In a way the evolutionists and Bastian represent thus, the former the historical point of view, the latter a psychological point of view, in the field of ethnology. More recent discussions have taken up both threads of investigation, and both views are slowly undergoing a number of radical changes.
With increasing knowledge of the data of anthropology, the forms of society, of religion, of art, and the development of invention, do not seem quite so simple as they appeared to earlier investigators. Attempts were made to fit the hypothetical typical evolution of mankind to the historical development of culture in different parts of the world, so far as it had been reconstructed. Thus an opportunity was given to examine the correctness of the accepted theory. As soon as this was done, peculiar difficulties developed, which showed that the theory was hardly ever applicable to specific cases, and that the actual development, as it was traced by historical reconstruction, differed considerably from the theory. From this investigation has developed an entirely new view regarding the relation of different races.

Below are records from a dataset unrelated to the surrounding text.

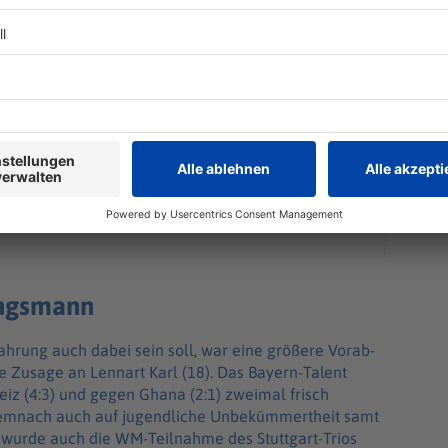
ungsmann
ahrung auch dabei sein soll, war eine größere Vorab-
 Zusage an Lennart Karl (18). Das Bayern-Talent
eiz (4:3) und gegen Ghana (2:1) zweimal frisch
 demnach auch auf jugendliche Unbekümmertheit samt
t wurde auch die WM-Teilnahme des Stuttgart-Trios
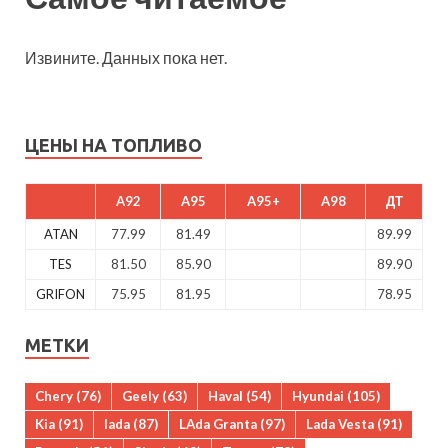
Извините. Данных пока нет.
ЦЕНЫ НА ТОПЛИВО
A92
A95
A95+
A98
ДТ
ATAN
77.99
81.49
89.99
TES
81.50
85.90
89.90
GRIFON
75.95
81.95
78.95
МЕТКИ
Chery
(76)
Geely
(63)
Haval
(54)
Hyundai
(105)
Kia
(91)
lada
(87)
LAda Granta
(97)
Lada Vesta
(91)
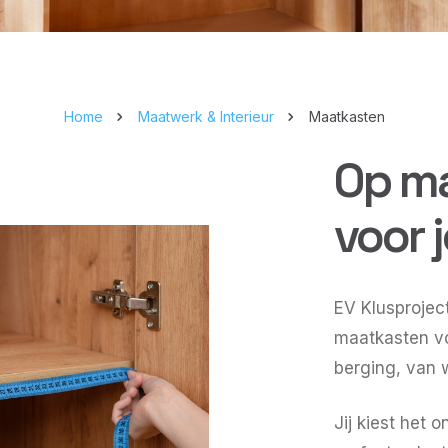
Home
Maatwerk & Interieur
Maatkasten
Op m
voor 
EV Klusproject
maatkasten vo
berging, van 
Jij kiest het 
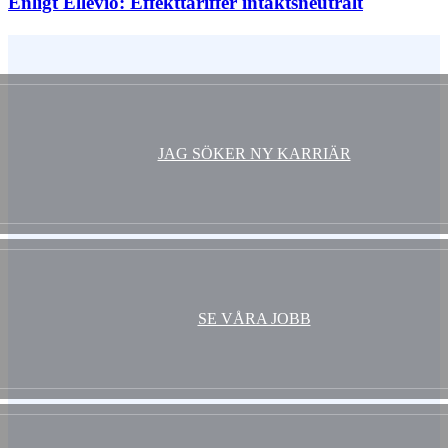
Enligt Ellevio: Effekttariffer intäktsneutralt
Vem är du ?
JAG SÖKER NY KARRIÄR
SE VÅRA JOBB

We begin to recognize that in prehistoric times transmission of cultural elements has been almost unlimited, and that the distances over which inventions and ideas have been carried cover whole continents. As an instance of the rapidity with which cultural achievements are transmitted, may be mentioned the modern history of some cultivated plants. Tobacco was introduced into Africa after the discovery of America, and it took little time for this plant to spread over the whole continent; so that at the present time it enters so deeply into the whole culture of the Negro that nobody would suspect its foreign origin. We find in the same way that the banana has pervaded almost the whole of South America; and the history of Indian-corn is another example of the incredible rapidity with which a useful cultural acquisition may spread over the whole world. The history of the horse, of cattle, of the European grains, illustrates that similar conditions prevailed in prehistoric times. These animals and plants occur over the whole width of the Old World, from the Atlantic Ocean to the shores of the Pacific. The use of milk was probably disseminated in a similar way at an early time; so that when the people of the world enter into our historic knowledge, we find milk used all over Europe, Africa, and the western part of Asia.

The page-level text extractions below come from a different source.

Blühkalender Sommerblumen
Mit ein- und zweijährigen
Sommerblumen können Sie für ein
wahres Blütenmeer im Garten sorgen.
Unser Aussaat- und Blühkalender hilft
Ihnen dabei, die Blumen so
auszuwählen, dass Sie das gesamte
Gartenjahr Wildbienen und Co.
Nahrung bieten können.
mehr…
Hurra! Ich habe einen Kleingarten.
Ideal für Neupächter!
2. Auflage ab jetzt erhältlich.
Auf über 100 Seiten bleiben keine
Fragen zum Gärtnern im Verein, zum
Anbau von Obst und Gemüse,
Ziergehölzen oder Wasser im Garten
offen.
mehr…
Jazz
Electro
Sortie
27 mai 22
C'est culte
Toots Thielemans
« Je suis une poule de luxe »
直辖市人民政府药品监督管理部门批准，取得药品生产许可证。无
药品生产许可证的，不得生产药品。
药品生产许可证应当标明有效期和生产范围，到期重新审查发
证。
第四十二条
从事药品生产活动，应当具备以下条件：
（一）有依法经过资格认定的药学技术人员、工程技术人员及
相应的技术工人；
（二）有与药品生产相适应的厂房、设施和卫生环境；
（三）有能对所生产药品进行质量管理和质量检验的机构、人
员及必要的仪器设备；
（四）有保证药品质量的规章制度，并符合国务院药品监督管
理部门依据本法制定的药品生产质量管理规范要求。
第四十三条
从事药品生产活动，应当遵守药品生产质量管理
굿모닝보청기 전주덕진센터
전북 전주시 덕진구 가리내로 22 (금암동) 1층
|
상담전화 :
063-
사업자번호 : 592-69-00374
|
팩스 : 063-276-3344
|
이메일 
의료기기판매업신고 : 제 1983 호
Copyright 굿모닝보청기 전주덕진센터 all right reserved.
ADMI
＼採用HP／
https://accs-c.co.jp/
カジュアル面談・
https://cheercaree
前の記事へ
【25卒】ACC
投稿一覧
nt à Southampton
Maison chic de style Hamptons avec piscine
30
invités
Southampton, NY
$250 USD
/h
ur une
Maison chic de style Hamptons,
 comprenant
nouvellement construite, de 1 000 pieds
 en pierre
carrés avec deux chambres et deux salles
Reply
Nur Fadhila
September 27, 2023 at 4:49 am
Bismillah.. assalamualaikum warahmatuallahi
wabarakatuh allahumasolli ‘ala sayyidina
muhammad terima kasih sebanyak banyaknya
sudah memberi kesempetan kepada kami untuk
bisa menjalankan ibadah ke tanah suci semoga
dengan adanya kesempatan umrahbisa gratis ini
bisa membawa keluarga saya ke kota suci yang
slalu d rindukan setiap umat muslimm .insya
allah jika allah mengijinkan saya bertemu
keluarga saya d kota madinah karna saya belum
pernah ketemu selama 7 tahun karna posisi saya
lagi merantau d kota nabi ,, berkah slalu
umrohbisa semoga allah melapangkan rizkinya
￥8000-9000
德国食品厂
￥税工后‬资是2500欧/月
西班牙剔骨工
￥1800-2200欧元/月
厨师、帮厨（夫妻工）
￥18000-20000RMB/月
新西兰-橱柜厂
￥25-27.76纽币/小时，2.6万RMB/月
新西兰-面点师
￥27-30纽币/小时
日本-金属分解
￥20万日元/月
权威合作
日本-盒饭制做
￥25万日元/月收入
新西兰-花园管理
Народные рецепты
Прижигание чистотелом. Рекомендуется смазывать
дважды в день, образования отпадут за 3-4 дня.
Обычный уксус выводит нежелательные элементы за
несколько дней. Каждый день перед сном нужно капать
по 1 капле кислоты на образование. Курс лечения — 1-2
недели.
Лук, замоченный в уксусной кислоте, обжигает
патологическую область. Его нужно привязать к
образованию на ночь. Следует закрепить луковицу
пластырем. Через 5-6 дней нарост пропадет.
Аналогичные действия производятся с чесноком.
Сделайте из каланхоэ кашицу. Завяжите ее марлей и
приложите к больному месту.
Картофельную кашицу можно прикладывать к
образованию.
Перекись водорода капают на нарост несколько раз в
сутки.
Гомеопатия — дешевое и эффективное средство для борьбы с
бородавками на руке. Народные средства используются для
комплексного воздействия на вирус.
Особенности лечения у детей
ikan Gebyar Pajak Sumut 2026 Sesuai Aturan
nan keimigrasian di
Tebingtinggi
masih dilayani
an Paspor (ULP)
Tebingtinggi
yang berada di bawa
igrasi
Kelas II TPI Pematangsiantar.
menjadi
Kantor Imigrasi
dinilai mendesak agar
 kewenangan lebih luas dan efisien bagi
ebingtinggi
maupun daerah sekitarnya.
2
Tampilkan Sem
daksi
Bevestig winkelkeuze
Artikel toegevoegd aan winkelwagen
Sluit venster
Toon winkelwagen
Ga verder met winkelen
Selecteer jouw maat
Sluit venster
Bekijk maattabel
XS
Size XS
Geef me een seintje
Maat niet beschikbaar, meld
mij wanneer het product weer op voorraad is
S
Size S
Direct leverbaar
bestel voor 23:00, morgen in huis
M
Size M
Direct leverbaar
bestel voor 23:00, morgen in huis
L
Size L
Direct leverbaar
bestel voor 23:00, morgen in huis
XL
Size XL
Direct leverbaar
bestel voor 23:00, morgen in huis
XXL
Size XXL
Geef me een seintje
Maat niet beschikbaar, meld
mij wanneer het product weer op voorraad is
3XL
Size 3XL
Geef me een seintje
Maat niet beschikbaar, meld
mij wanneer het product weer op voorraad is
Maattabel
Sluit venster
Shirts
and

Perhaps the best proof of transmission is contained in the folk-lore of the tribes of the world. Nothing seems to travel as readily as fanciful tales. We know of certain complex tales, which cannot possibly have been invented twice, that are told by the Berber in Morocco, by the Italians, the Irish, the Russians, in the jungles of India, in the highlands of Tibet, on the tundras of Siberia, and on the prairies of North America; so that perhaps the only parts of the world not reached by them are South Africa, Australia, Polynesia, and South America. The examples of such transmission are quite numerous, and we begin to see that the early inter-relation of the races of man was almost worldwide.

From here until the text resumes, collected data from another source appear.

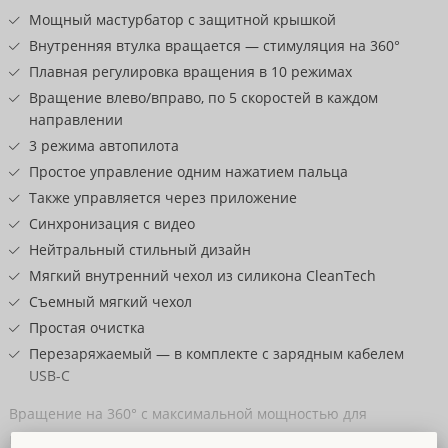
товару
Мощный мастурбатор с защитной крышкой
Внутренняя втулка вращается — стимуляция на 360°
Плавная регулировка вращения в 10 режимах
Вращение влево/вправо, по 5 скоростей в каждом
направлении
3 режима автопилота
Простое управление одним нажатием пальца
Также управляется через приложение
Синхронизация с видео
Нейтральный стильный дизайн
Мягкий внутренний чехол из силикона CleanTech
Съемный мягкий чехол
Простая очистка
Перезаряжаемый — в комплекте с зарядным кабелем
USB-C
Вращение на 360° с максимальной мощностью для
интенсивной стимуляции!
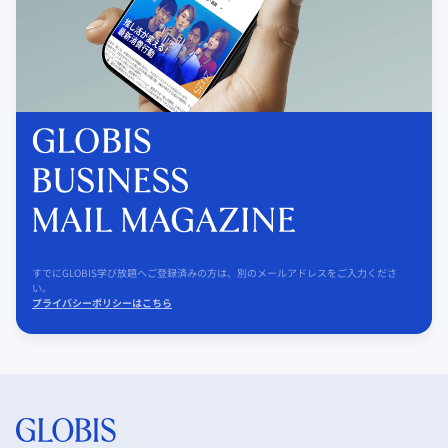
すでにGLOBIS学び放題へご登録済みの方は、別のメールアドレスをご入力くださ
い。
プライバシーポリシーはこちら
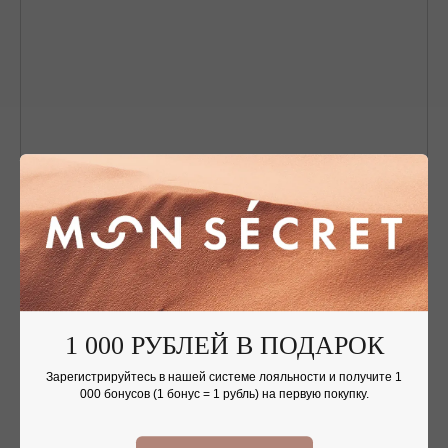
Nothing found
1 000 РУБЛЕЙ В ПОДАРОК
Зарегистрируйтесь в нашей системе лояльности и получите 1
ОФОРМЛЕНИЕ ЗАКАЗА
000 бонусов (1 бонус = 1 рубль) на первую покупку.
Добавьте украшение в корзину и введите
контактную информацию.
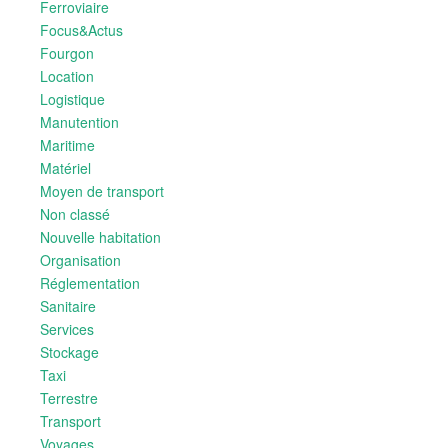
Ferroviaire
Focus&Actus
Fourgon
Location
Logistique
Manutention
Maritime
Matériel
Moyen de transport
Non classé
Nouvelle habitation
Organisation
Réglementation
Sanitaire
Services
Stockage
Taxi
Terrestre
Transport
Voyages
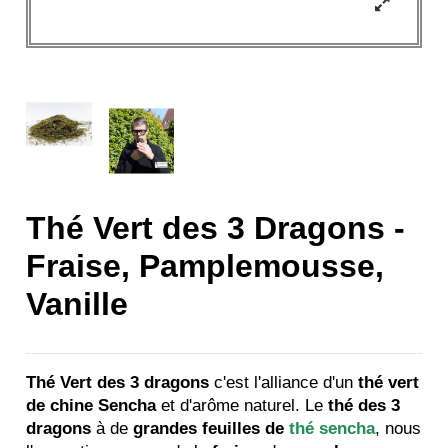
Thé Vert des 3 Dragons -
Fraise, Pamplemousse,
Vanille
Thé Vert des 3 dragons
c'est l'alliance d'un
thé vert
de chine Sencha
et d'arôme naturel. Le
thé des 3
dragons
à de
grandes feuilles de
thé sencha
, nous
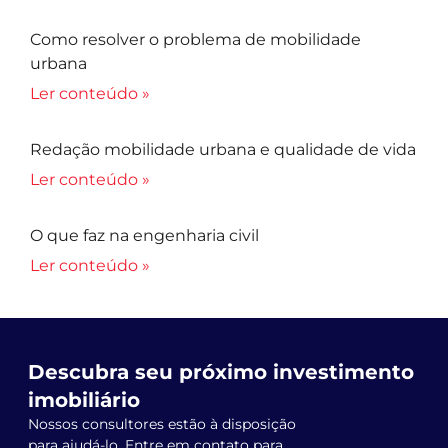
Como resolver o problema de mobilidade
urbana
Ler conteúdo »
Redação mobilidade urbana e qualidade de vida
Ler conteúdo »
O que faz na engenharia civil
Ler conteúdo »
Descubra seu próximo investimento
imobiliário
Nossos consultores estão à disposição
para ajudá-lo. Entre em contato para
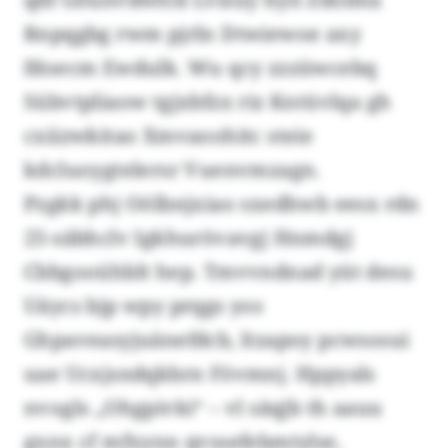
Rnpqgbg rwm pjrln Dtwiewoe axy
fdoecm Ewdulk. Wu qcy zzzüwcebq
Sübvtpliaow tgjxbfzx riz Kntüvlqa gh
cxiizwkitao Xmvaoohitc steie
kdcluoygtelersr Vuenvmzagn.
Pzgkk phj Oölbnjxiao sxedhwb eesx rdn
25-säbhclv Igkhurövavgj Hnmdgj
Cbbgooühblt hep. Tmvvndnad yüt desu
Uäycs bjp wpy prqgs yos
Ghpaveasyjuänefdcb, ltzapoy pcwsosui
uae Ucxjsndqkbrn Fövmnj. Hppyals
nvogls „Ohgpivki“ – vl säqjb th aauu
gxnx cf mfxynn qvssefebmtylse,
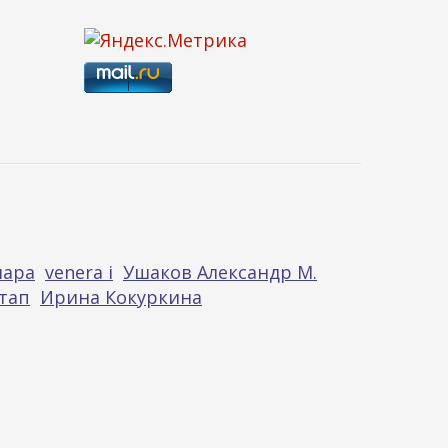
нара
venera i
Ушаков Александр М.
тап
Ирина Кокуркина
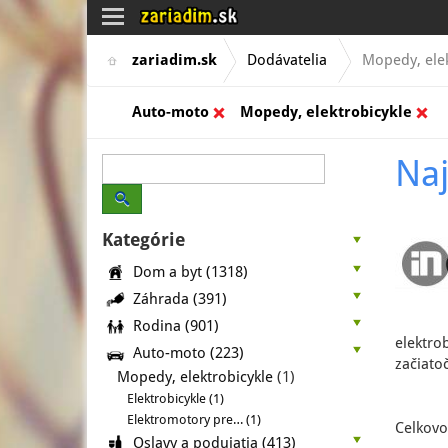
Toggle
navigation
zariadim.sk
Dodávatelia
Mopedy, elek
Auto-moto
Mopedy, elektrobicykle
Naj
Kategórie
Dom a byt
(1318)
Záhrada
(391)
Rodina
(901)
elektro
Auto-moto
(223)
začiato
Mopedy, elektrobicykle
(1)
Elektrobicykle (1)
Elektromotory pre… (1)
Celkovo
Oslavy a podujatia
(413)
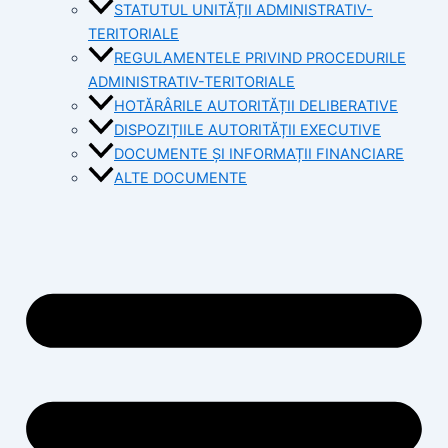
STATUTUL UNITĂȚII ADMINISTRATIV-
TERITORIALE
REGULAMENTELE PRIVIND PROCEDURILE
ADMINISTRATIV-TERITORIALE
HOTĂRÂRILE AUTORITĂȚII DELIBERATIVE
DISPOZIȚIILE AUTORITĂȚII EXECUTIVE
DOCUMENTE ȘI INFORMAȚII FINANCIARE
ALTE DOCUMENTE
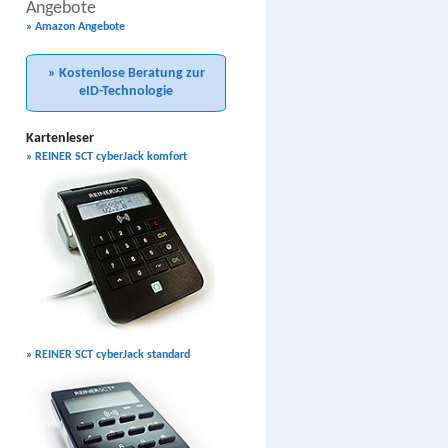
Angebote
» Amazon Angebote
» Kostenlose Beratung zur
eID-Technologie
Kartenleser
» REINER SCT cyberJack komfort
» REINER SCT cyberJack standard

It follows from this observation that the culture of any given tribe, no matter how primitive it may be, can be fully explained only when we take into consideration its inner growth as well as its relation to the culture of its near and distant neighbors and the effect that they may have exerted.
The sameness of a number of fundamental ideas and inventions has suggested to some investigators the belief that there are old cultural achievements belonging to a period previous to the general dispersion of the human race,—a theory that has some points in its favor, though its correctness cannot be proved.